Investors also cheered as the company said it expects to pay out a dividend next year and will review a special dividend for 2022. Shares jumped 11% in early trading.
Chief executive Pete Redfern said: “The trading backdrop remains resilient and the quick recovery of the housing market is testament to the underlying strength of demand and supportive lending backdrop.
He added: “Looking ahead, we are on track to deliver full year 2020 results towards the upper end of market expectations and with strong operational momentum and positive forward indicators, our confidence in 2021 has increased.
“As a result, assuming the market remains broadly stable, we expect to deliver 2021 operating profit materially above the top end of the current consensus range.”
Customers have benefited from the extension to the Government’s Help to Buy scheme and from the Stamp Duty holiday, which runs until March next year, the company explained.
Bosses were also hopeful that the new lockdown measures in England will not affect the construction sector, which was forced to stop during the lockdown in March.
Taylor Wimpey explained it has still been able to hold customer appointments and viewings, with builders allowed on sites during the new lockdown.
It said: “The early signs suggest that customers wish to continue to progress purchases, with forward sales indicators at healthy levels, whilst our outlet and product profile is well positioned to meet increased customer demand for well-designed homes in quality locations with good community amenities.”

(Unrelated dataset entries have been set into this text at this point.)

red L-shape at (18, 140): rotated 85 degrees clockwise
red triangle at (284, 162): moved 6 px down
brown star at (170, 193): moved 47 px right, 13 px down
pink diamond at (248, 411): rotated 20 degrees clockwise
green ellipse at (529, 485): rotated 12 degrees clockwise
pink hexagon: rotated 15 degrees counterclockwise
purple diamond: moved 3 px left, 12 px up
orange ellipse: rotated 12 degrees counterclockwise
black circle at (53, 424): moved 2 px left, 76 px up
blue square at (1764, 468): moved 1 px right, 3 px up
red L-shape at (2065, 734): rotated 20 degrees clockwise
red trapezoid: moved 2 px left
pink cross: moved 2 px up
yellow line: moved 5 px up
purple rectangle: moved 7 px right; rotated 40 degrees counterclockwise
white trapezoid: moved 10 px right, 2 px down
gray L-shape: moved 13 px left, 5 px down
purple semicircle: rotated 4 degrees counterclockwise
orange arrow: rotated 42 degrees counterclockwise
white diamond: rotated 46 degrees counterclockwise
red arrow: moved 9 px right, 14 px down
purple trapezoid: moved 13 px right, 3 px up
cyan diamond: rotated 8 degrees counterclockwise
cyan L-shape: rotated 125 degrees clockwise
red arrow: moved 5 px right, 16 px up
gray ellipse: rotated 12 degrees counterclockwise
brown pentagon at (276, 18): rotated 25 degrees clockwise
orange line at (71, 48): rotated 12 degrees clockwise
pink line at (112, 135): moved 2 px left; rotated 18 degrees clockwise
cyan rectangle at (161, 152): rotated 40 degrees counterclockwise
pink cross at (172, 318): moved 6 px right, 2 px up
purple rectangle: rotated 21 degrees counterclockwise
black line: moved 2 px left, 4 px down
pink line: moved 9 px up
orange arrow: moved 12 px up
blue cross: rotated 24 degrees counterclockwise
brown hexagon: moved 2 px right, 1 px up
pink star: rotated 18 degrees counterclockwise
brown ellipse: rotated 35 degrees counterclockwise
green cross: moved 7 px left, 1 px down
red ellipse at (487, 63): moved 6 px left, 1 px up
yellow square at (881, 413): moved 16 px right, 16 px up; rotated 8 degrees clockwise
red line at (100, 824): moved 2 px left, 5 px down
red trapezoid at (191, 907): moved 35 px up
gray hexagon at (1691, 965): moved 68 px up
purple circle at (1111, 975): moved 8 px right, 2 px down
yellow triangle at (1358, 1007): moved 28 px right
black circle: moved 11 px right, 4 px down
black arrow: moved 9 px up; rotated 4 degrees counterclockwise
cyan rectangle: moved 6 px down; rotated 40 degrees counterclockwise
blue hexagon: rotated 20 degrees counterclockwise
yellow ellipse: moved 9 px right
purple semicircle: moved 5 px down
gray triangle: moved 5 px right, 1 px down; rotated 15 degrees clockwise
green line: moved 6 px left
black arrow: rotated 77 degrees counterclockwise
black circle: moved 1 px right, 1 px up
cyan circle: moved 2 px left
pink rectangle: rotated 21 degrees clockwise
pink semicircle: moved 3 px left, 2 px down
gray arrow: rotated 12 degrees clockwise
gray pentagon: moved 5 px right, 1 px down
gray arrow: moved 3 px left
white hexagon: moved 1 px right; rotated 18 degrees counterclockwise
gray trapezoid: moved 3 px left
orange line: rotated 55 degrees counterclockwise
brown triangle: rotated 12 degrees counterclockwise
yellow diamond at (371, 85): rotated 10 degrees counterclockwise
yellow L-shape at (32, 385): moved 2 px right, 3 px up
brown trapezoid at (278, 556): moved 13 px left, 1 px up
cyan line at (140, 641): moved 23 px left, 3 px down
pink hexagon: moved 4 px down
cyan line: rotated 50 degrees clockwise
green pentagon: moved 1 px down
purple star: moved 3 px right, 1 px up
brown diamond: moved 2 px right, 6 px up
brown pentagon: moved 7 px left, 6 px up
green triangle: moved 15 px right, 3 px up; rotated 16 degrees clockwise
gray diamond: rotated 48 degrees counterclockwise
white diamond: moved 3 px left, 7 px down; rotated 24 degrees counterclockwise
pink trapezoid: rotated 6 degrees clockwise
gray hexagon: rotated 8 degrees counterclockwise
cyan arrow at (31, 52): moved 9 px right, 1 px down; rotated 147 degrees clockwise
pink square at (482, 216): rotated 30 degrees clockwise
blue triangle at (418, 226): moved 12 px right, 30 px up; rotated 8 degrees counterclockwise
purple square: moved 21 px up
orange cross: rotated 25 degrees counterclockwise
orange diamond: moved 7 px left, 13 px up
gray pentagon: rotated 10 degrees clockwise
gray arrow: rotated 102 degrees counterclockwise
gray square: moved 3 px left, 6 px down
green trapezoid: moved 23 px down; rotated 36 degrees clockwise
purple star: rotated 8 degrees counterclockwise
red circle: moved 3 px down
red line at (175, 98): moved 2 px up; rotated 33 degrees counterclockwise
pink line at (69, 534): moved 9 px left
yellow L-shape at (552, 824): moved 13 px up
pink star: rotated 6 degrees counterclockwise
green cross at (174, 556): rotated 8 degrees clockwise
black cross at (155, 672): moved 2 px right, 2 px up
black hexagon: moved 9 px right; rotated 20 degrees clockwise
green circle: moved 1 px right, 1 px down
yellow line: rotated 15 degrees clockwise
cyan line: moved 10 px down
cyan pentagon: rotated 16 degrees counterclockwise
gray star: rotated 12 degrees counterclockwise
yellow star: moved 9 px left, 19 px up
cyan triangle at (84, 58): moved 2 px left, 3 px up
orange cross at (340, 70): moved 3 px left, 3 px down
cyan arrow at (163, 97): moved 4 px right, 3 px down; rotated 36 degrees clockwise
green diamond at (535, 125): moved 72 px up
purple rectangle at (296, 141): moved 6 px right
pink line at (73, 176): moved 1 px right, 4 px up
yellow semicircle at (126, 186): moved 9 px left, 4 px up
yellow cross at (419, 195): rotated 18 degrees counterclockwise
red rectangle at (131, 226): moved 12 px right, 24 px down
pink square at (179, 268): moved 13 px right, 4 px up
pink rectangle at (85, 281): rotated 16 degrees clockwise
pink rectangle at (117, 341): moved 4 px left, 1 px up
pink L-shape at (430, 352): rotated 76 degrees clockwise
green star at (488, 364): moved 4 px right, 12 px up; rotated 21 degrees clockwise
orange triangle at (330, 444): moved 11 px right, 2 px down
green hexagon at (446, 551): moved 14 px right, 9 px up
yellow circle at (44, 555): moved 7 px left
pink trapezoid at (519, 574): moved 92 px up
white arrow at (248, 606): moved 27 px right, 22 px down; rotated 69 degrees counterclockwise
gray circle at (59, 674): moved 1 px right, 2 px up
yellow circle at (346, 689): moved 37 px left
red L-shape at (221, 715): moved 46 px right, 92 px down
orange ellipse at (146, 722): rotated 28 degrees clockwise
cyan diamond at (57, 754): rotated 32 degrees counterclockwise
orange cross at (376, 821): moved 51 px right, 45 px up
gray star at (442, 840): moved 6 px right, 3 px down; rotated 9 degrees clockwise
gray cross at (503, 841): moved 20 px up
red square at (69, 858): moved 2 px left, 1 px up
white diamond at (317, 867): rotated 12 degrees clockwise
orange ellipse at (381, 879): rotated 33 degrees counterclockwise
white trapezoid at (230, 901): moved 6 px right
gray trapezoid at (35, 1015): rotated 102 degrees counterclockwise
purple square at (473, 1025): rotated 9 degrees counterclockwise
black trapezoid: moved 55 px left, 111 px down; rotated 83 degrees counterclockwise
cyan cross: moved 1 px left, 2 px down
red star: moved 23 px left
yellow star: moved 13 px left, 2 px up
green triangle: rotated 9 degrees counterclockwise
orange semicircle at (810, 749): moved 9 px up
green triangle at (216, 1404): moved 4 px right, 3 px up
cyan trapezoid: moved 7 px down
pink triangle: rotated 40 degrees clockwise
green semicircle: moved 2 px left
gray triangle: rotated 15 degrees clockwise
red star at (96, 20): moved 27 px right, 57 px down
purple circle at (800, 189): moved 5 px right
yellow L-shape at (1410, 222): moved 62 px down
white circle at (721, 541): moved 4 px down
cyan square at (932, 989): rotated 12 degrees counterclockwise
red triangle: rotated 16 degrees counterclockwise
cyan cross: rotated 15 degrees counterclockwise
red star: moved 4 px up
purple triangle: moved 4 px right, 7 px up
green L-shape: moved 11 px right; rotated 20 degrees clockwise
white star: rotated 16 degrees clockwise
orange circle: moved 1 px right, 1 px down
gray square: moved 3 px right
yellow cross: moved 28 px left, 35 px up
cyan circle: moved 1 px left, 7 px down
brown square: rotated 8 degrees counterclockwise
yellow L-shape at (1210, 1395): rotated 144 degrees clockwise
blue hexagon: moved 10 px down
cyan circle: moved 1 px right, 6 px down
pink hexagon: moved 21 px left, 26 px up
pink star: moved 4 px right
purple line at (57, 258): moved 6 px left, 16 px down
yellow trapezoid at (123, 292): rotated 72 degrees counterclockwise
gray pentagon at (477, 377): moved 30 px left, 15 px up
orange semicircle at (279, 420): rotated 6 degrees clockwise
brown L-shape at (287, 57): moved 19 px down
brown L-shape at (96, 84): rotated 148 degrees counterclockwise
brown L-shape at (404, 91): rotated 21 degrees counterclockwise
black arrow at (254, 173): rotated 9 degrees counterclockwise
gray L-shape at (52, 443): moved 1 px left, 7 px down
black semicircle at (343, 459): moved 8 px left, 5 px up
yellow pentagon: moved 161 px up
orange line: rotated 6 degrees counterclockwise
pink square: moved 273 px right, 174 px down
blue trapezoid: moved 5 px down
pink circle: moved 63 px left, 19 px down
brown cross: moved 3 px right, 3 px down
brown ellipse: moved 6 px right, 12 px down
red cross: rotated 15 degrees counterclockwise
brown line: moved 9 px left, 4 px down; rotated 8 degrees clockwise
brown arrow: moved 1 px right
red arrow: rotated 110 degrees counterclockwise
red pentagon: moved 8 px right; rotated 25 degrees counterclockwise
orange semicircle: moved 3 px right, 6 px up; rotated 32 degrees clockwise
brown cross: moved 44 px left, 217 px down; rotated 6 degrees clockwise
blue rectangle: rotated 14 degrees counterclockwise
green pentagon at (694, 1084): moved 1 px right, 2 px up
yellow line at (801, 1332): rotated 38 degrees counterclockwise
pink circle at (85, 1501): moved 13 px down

The company added that private average selling prices remain ahead of 2019 and it hopes to cash in on future demand, spending £826 million on land purchases, across 70 sites with 14,500 plots.
Bosses said this was above usual levels, with the cash secured from an investor fundraiser, and they expect an average return on capital employed of 34%.
Cost reductions have also helped boost the company’s accounts, with changes expected to save around £15 million in costs from next year.
These changes include redundancies at head office and a “rationalisation of our London operating structure to focus on affordable price points that meet the affordability needs of Londoners, and a series of reductions in central and business unit overhead levels.”
Separately, Taylor Wimpey said its Spanish business, where the second-home housing market has been collapsed, is expected to return to normal by 2022.